23 May 2019 | bosoxrudy
A good daily drama
First & foremost, keep in mind that standards for a 5x/week drama differ from those for a once a week series or a one-off movie. The quality of the scripts, acting, and production for a daily series will suffer a lot more lapses, ups & downs than other TV shows. Having said that, I give Derecho a soñar a high rating because as daily dramas go (what used to be called "soap operas"), it's one of the best I've seen.
The central character is Julia, who starts out as a stocker in a supermarket, until she quits because her boss sexually harassed her. We later find out that Julia is actually a lawyer, or at least got her law degree in university. Desperate for work, Julia applies for a position at a law office, but by a twist of fate, ends up getting hired as a secretary for one of the partners.

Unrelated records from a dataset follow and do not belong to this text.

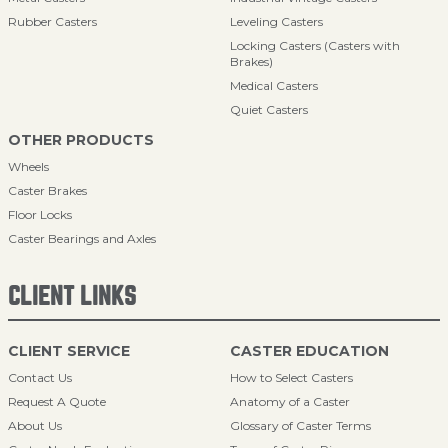
Rubber Casters
Leveling Casters
Locking Casters (Casters with
Brakes)
Medical Casters
Quiet Casters
OTHER PRODUCTS
Wheels
Caster Brakes
Floor Locks
Caster Bearings and Axles
CLIENT LINKS
CLIENT SERVICE
CASTER EDUCATION
Contact Us
How to Select Casters
Request A Quote
Anatomy of a Caster
About Us
Glossary of Caster Terms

The other protagonist is her boss, Jorge. After spending the last few years in Chicago, he is new to the firm, taking over as a partner due to his father's unexpected death. Jorge thought he would spend a week or two at most to sort out his father's affairs, but the circumstances of his father's death are far more complicated than he or anyone else expected. Jorge ends up staying in Spain, leaving behind a fiancee in the US and embarking on a new life in Madrid.
Derecho a soñar reminds me of a madrileña version of LA Law. While we see some courtroom action, much of the drama takes place behind the scenes, in the office and in the personal lives of the characters. Considering the tremendous undertaking of 5 hour-long episodes a week, Derecho a soñar does a commendable job of maintaining the quality of its scripts & storylines.
Final note, for viewers whose speak Spanish as a 2nd language, Derecho a soñar is a great show to watch. While the dialogue is typical of the way madrileños speak nowadays, it's not packed with slang or ridiculously fast. Better still, subtitles (in Spanish) are available in case something flies by you.